L'application mobile contient des voix, des sons des images, des vidéos pré enregistrés. L'écran fait apparaître des personnages ou objets qui n'existent plus : il juxtapose différentes couches temporelles et différents niveaux de réalité ou de présence, pour les rendre coprésents justement - démarche anachronique ou anachrotopique sur laquelle nous serons amenés à revenir. L'écran a ainsi plusieurs fonctions :
  • film amateur (impression qu'a le spectateur en mouvement de filmer la scène, comme un touriste ou un promeneur),
  • application de réalité augmentée (ajout d'informations visuelles et sonores, de documents d'archives)
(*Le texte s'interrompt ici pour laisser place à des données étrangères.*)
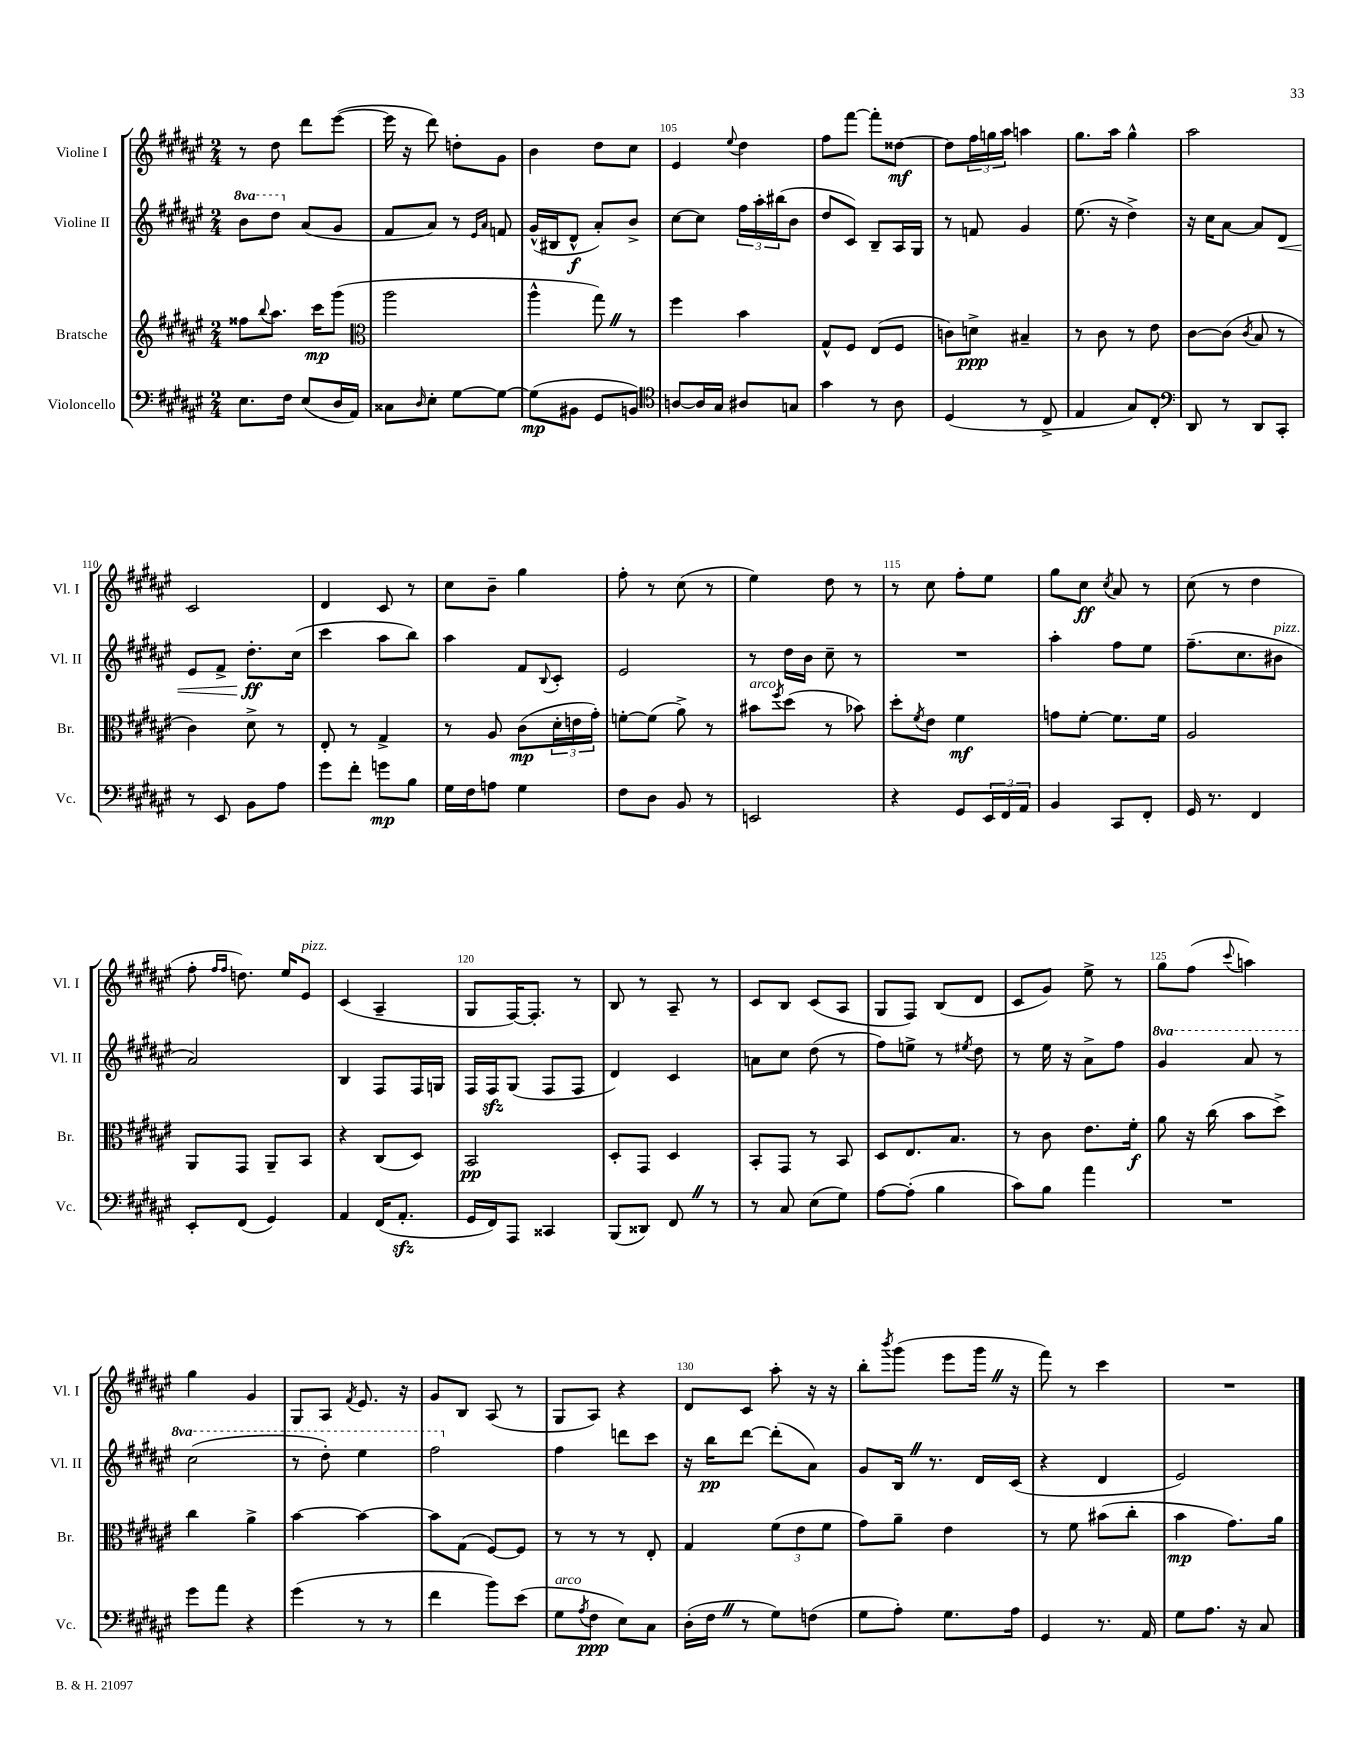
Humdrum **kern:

**kern	**kern	**kern	**kern
*staff4	*staff3	*staff2	*staff1
*clefF4	*clefG2	*clefG2	*clefG2
*k[f#c#g#d#a#e#]	*k[f#c#g#d#a#e#]	*k[f#c#g#d#a#e#]	*k[f#c#g#d#a#e#]
*M2/4	*M2/4	*M2/4	*M2/4
8.E#	8ff##	8bb	8r
.	8qqbb	.	.
.	8.aa#	8ddd#	8dd#
16F#	.	.	.
(8E#	.	(8a#	8ddd#
.	16ccc#	.	.
16D#	(8ggg#	8g#	([8eee#
16AA#)	.	.	.
=	=	=	=
*	*clefC3	*	*
8C##	2aa#	8f#	16eee#]
.	.	.	16r
16qqD#	.	.	.
8E#'	.	8a#)	8ddd#)
[8G#	.	8r	8dd'
.	.	16qqe#	.
.	.	16qqa#	.
8G#_	.	8f	8g#
=	=	=	=
(8G#]	4aa#^^	(16g#^^	4b
.	.	16B#	.
8BB#	.	8d#^^	.
8GG#	8gg#)	8a#')	8dd#
8BB)	8r	8b^	8cc#
=	=	=	=
*clefC4	*	*	*
[8A	4ff#	[8cc#	4e#
16A]	.	8cc#]	.
16G#	.	.	.
.	.	.	8qqee#
8A#	4b	24ff#	4dd#
.	.	24aa#'	.
.	.	(24bb#	.
8G	.	8b	.
=	=	=	=
4g#	8G#^^	8dd#	8ff#
.	8F#	8c#)	[8fff#
8r	(8E#	8B~	8fff#']
8A#	8F#	16A#	[8dd##
.	.	16G#	.
=	=	=	=
(4D#	8c)	8r	8dd##]
.	8d^	8f	24ff#
.	.	.	24gg
.	.	.	24aa#
8r	4B#~	4g#	4aa
8C#^	.	.	.
=	=	=	=
4E#	8r	(8.ee#	8.gg#
.	8c#	.	.
.	.	16r	16aa#
8G#)	8r	4dd#^)	4gg#^^
8C#'	8e#	.	.
=	=	=	=
*clefF4	*	*	*
8DD#	[8c#	16r	2aa#
.	.	16cc#	.
8r	(8c#]	[8a#	.
.	8qc#	.	.
8DD#	8B	8a#]	.
8CC#'	8r	8d#	.
=	=	=	=
8r	4c#)	8e#	2c#
8EE#	.	8f#^	.
8BB	8d#^	8.dd#'	.
8A#	8r	.	.
.	.	(16cc#	.
=	=	=	=
8g#	8E#'	4ccc#	4d#
8f#'	8r	.	.
8g	4G#^	8aa#	8c#
8B	.	8bb)	8r
=	=	=	=
16G#	8r	4aa#	8cc#
16F#	.	.	.
8A	8A#	.	8b~
4G#	(8c#	8f#	4gg#
.	.	8qqB	.
.	24d#'	8c#'	.
.	24e	.	.
.	24g#')	.	.
=	=	=	=
8F#	[8f'	2e#	8ff#'
8D#	(8f]	.	8r
8BB	8a#^)	.	(8cc#
8r	8r	.	8r
=	=	=	=
2EE	8b#	8r	4ee#)
.	8qff#	.	.
.	(8dd#	16dd#	.
.	.	16b	.
.	8r	8cc#~	8dd#
.	8b-)	8r	8r
=	=	=	=
4r	8dd#'	2r	8r
.	8qf#	.	.
.	8e#	.	8cc#
8GG#	4f#	.	8ff#'
24EE#	.	.	8ee#
24FF#	.	.	.
24AA#	.	.	.
=	=	=	=
4BB	8g	4aa#'	8gg#
.	[8f#'	.	8cc#
.	.	.	8qcc#
8CC#	8.f#]	8ff#	8a#
8FF#'	.	8ee#	8r
.	16f#	.	.
=	=	=	=
16GG#	2A#	(8.ff#~	(8cc#
8.r	.	.	.
.	.	.	8r
.	.	8.cc#	.
4FF#	.	.	4dd#
.	.	8b#	.
=	=	=	=
8EE#'	8AA#	2a#)	8ff#'
.	.	.	16qqff#
.	.	.	16qqff#
(8FF#	8GG#	.	8.dd)
4GG#)	8AA#~	.	.
.	.	.	16ee#
.	8BB	.	8e#
=	=	=	=
4AA#	4r	4B	(4c#
(16FF#	(8C#	8F#	4A#~
8.AA#'	.	.	.
.	8D#)	16F#	.
.	.	16G	.
=	=	=	=
16GG#	2BB	16F#	8G#
16FF#)	.	16F#	.
8AAA#	.	(8G#	[16F#)
.	.	.	8.F#']
4CC##	.	8F#	.
.	.	8F#	8r
=	=	=	=
(8BBB	8D#'	4d#)	8B
8DD##)	8GG#	.	8r
8FF#	4D#	4c#	8A#~
8r	.	.	8r
=	=	=	=
8r	8BB'	8a	8c#
8C#	8GG#	8cc#	8B
(8E#	8r	(8dd#	(8c#
8G#)	8BB	8r	8A#
=	=	=	=
[8A#	8D#	8ff#)	8G#
(8A#']	8.E#	8ee^	8F#)
4B	.	8r	(8B
.	8.B	.	.
.	.	8qee#	.
.	.	8dd#	8d#
=	=	=	=
8c#)	8r	8r	8c#
8B	8c#	16ee#	8g#)
.	.	16r	.
4a#	8.e#	8a#^	8ee#^
.	.	8ff#	8r
.	16f#'	.	.
=	=	=	=
2r	8a#	4gg#	8gg#
.	16r	.	(8ff#
.	(16cc#	.	.
.	.	.	8qqccc#
.	8b	8aa#	4aa)
.	8dd#^)	8r	.
=	=	=	=
8g#	4cc#	(2ccc#	4gg#
8a#	.	.	.
4r	4a#^	.	4g#
=	=	=	=
(4g#	[4b	8r	8G#
.	.	8ddd#')	8A#
.	.	.	8qf#
8r	4b_	4eee#	8.e#
8r	.	.	.
.	.	.	16r
=	=	=	=
4f#	8b]	2fff#	8g#
.	(8G#	.	8B
8b)	[8F#)	.	(8A#
(8e#	8F#]	.	8r
=	=	=	=
8G#	8r	4ff#	8G#
8qA#	.	.	.
8F#	8r	.	8A#)
8E#)	8r	8ddd	4r
8C#	8E#'	8ccc#	.
=	=	=	=
(16D#'	4G#	16r	8d#
16F#	.	16bb	.
8r	.	[8ddd#	8c#
8G#)	(12f#	(8ddd#']	8aa#'
.	12e#	.	.
(8F	.	8a#)	16r
.	12f#	.	.
.	.	.	16r
=	=	=	=
8G#	8g#)	8g#	8bb'
.	.	.	8qbbb
8A#')	8a#~	16B	(8ggg#
.	.	8.r	.
8.G#	4e#	.	8eee#
.	.	16d#	16ggg#
16A#	.	(16c#	16r
=	=	=	=
4GG#	8r	4r	8fff#)
.	8f#	.	8r
8.r	(8b#	4d#	4ccc#
.	8cc#'	.	.
16AA#	.	.	.
=	=	=	=
8G#	4b	2e#)	2r
8.A#	.	.	.
.	8.g#)	.	.
16r	.	.	.
8C#	.	.	.
.	16a#	.	.
==	==	==	==
*-	*-	*-	*-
  • guide d'alignement : l'application demande au spectateur de s'aligner sur le passé et sur le travail de l'artiste.
Le récit mobile autorise une histoire augmentée et immersive, qui entrelace les couches temporelles et les niveaux de réalité, où le promeneur peine à distinguer les souvenirs personnels de l'histoire universelle, la mémoire individuelle de l'histoire collective, le passé du présent, la fiction de la réalité - notamment par la confusion entre les sons présents perçus par le promeneur et les sons pré-enregistrés.

Cet exemple pose enfin la question de l'articulation entre image, texte et sons dans la construction du récit historique : dans le cas de la gare de Cassel le récit est surtout sonore. Mais comment réintégrer l'image pour la faire participer à l'affectivisation ? L'image compte au fond moins que l'écran, le medium, la promenade, qui permet de créer ce mouvement de va-et-vient. L'image isolée a surtout pour fonction de :
  • donner un cadre (framing), un contexte
  • conférer le sentiment d'un lieu hanté par le passé (à partir des archives notamment (comme cette réminiscence de la ballerine dansant au milieu de la gare) qui procure une impression vague, un effet de flou historique.